Thursday, May 24, 2012

Even Special Little Bears Fail

Image courtesy of wit + delight


Gosh, now where do I start this story?  When I was in my second year at university, I found it so incredibly challenging, so difficult, that it was more often than not demoralizing.  I couldn’t stand the structure of the year: way too many students in a vast class with little TA support.  I was drowning in a sea of hopeful doctors, each of us dropping our dreams one by one as the microphages and pipetting mocked us more and more from textbooks and labs.  It was all too much.  So my dreams of being a doctor, those dreams I dreamed while hooked up to machines, were very rapidly whisked out from under me. 
Of course, there is a rebuttal to this story: everyone went through what I did.  Some of us persevered (even I got 88% on an Organic Chemistry midterm!), while the rest of us just fell by the wayside.  Some people rose to the occasion and simply studied harder, but I, having found that failure was a very real possibility for me, was catapulted into a state of depressed, can’t-even-bear-to-study shock.  Since when was I just another brick in the wall?  Wasn’t I the special little bear my mother had promised I was?  Wasn’t I the smartest, wittiest, most deserving second-year university student?  Turns out getting a reality check is painful, necessary, and demobilizing.  As a matter of fact, I’m only just getting over it now.
I got into the Canadian College of Naturopathic Medicine after a gruelling application and interview process (and by some small miracle, as we’ll see later might just be a giant horseshoe).  It meant a lot to me at the time that I was going to be a part of Canada’s health revolution.  Turns out, I wasn’t.  Though my father put himself on the line both emotionally and financially to support me, I decided at the last minute to bow out.  I couldn’t bear the thought of people coming to me as a last-ditch effort to somehow rid them of their systemic ailments, caused by years of neglect and abuse.  How could I possibly be expected to help anyone who was first going to try every single solution before coming to the one true healer?  There I go again…the special little bear, rearing her ugly head.  I decided that being over $200,000 in debt with very little to call my own save the potential debt from buying an existing naturopathic practice was a little more than my tender 22-year old self could handle, and I bowed out.  Again.
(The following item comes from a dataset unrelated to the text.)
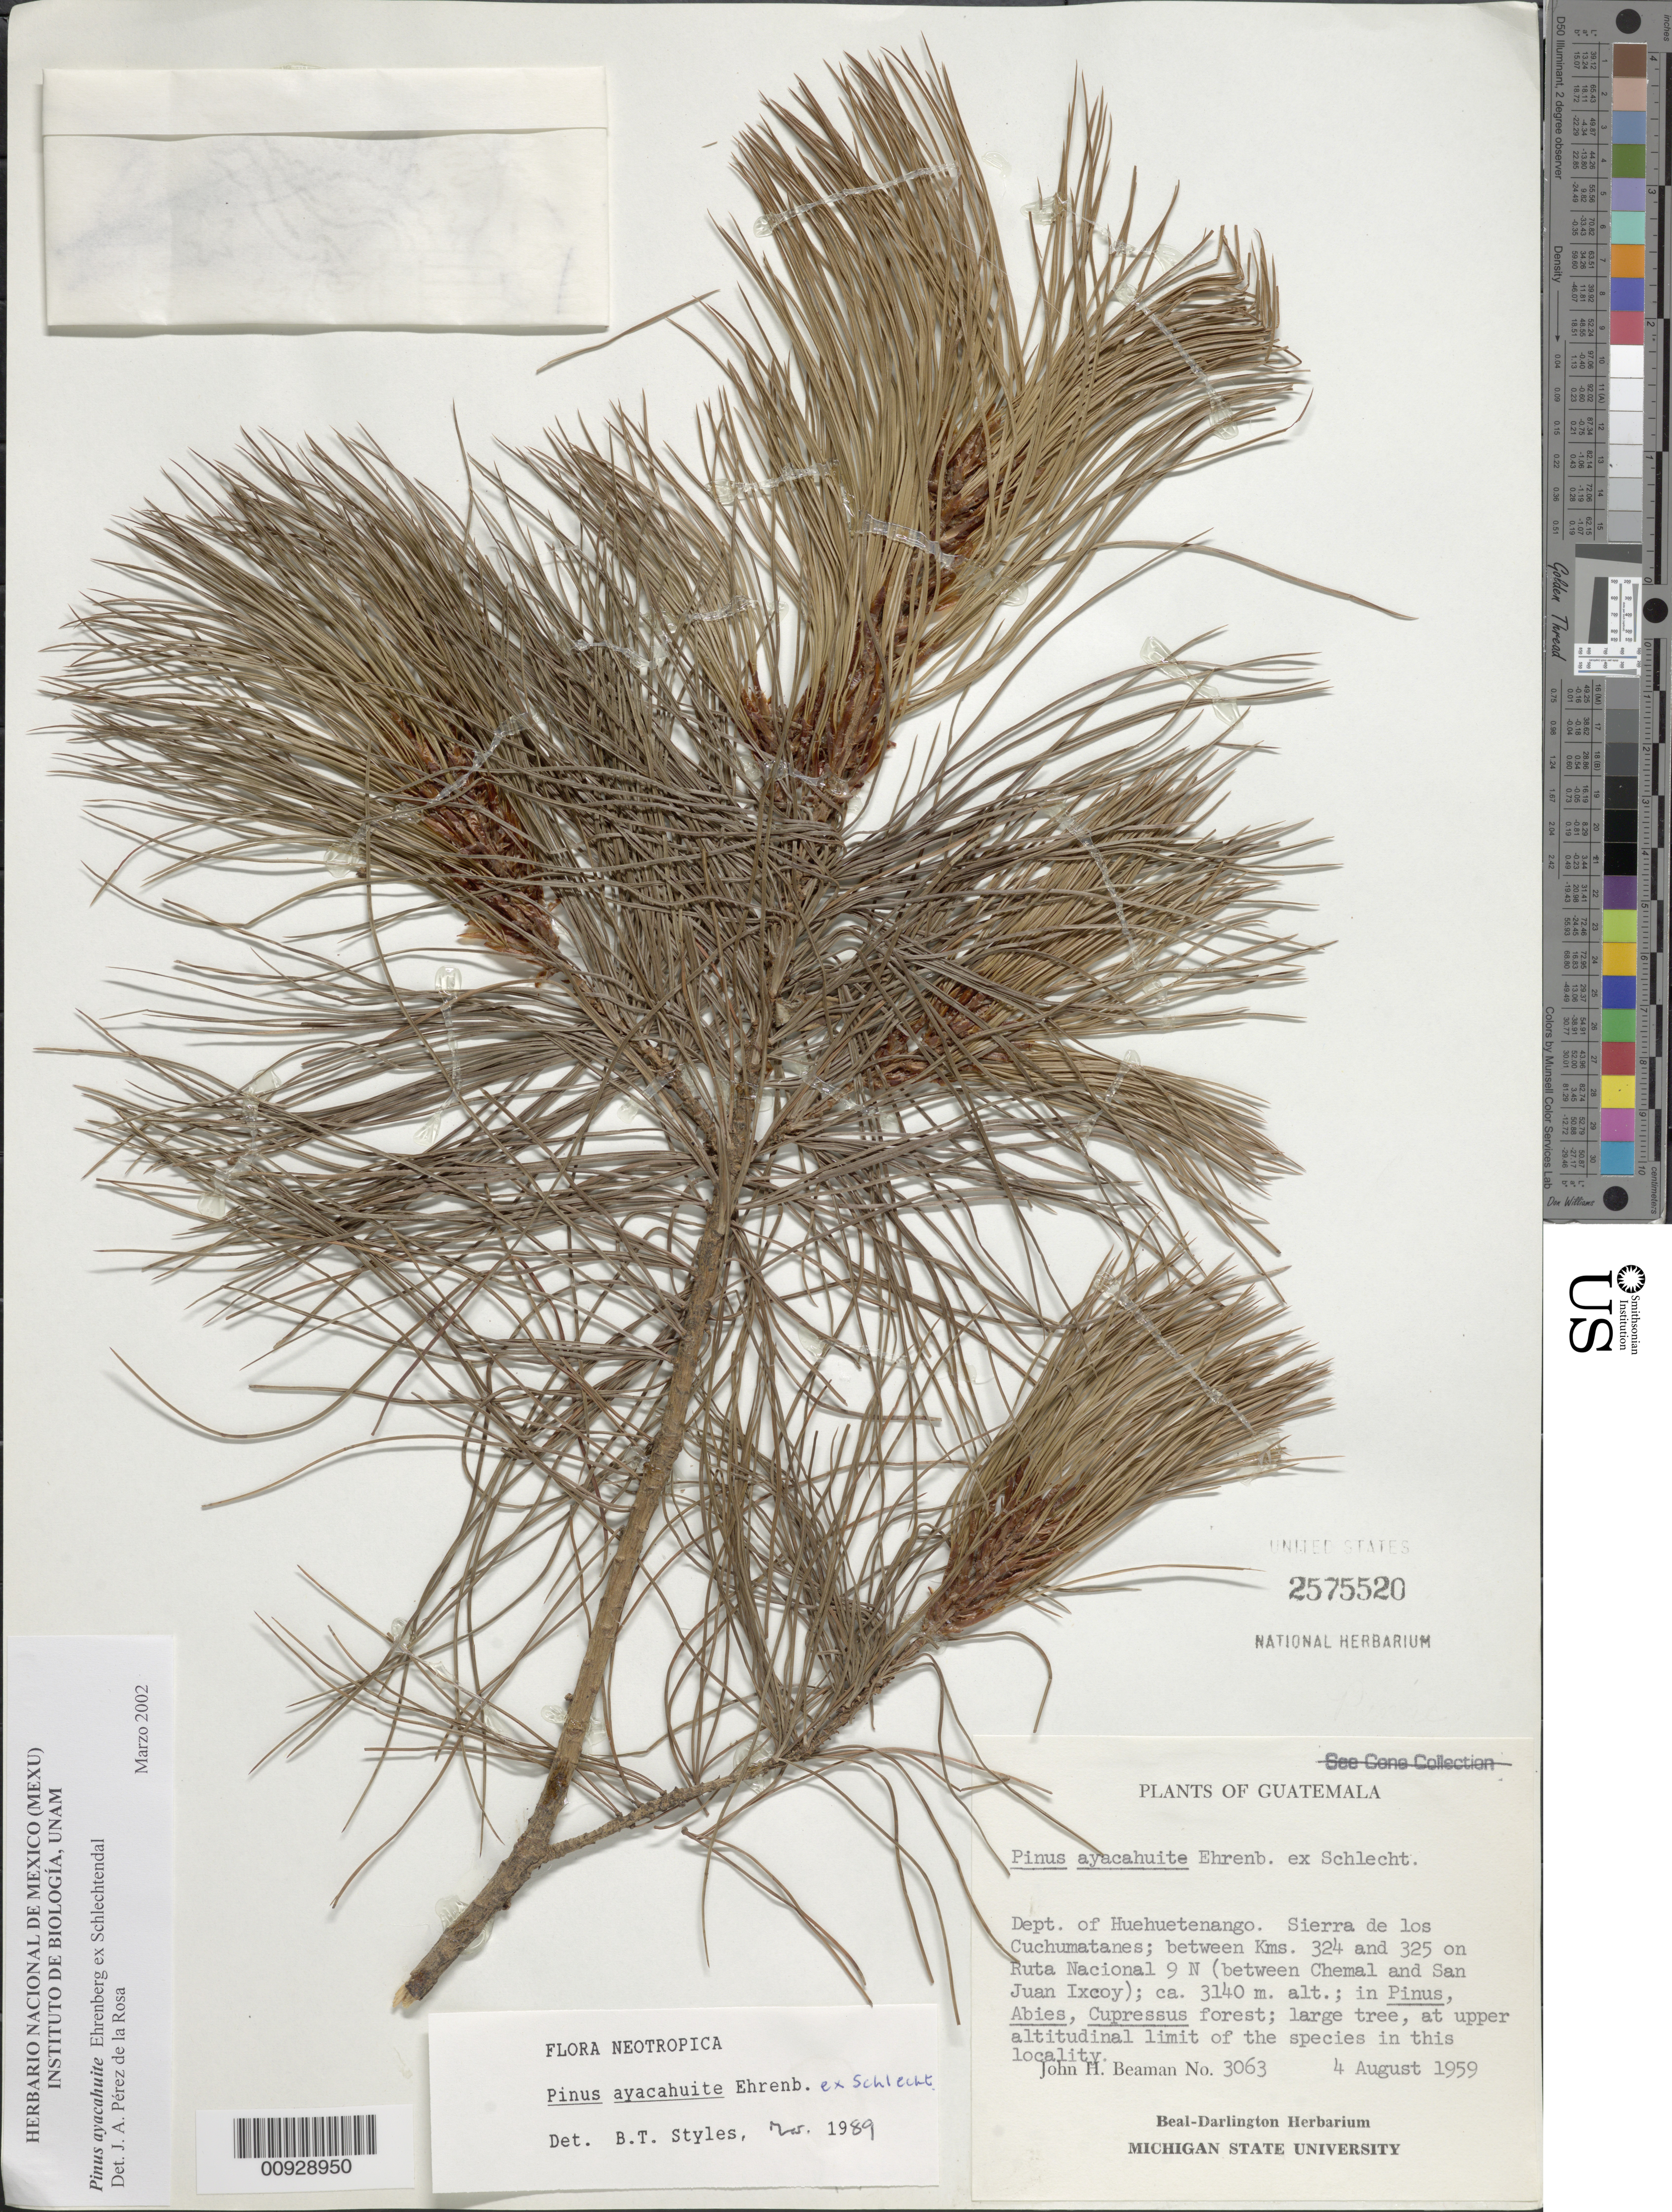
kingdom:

There I was, a very scared young woman, renting an apartment in the city I’d grown up in (but it was in a totally great neighbourhood [insert eye roll], which made me feel, at least temporarily, as though it was the best place ever), working at a totally dead-end job that was handed to me from university days, and thinking I had it all figured out (cue second eye roll).  Oh, and I was dating my ex.  How rich.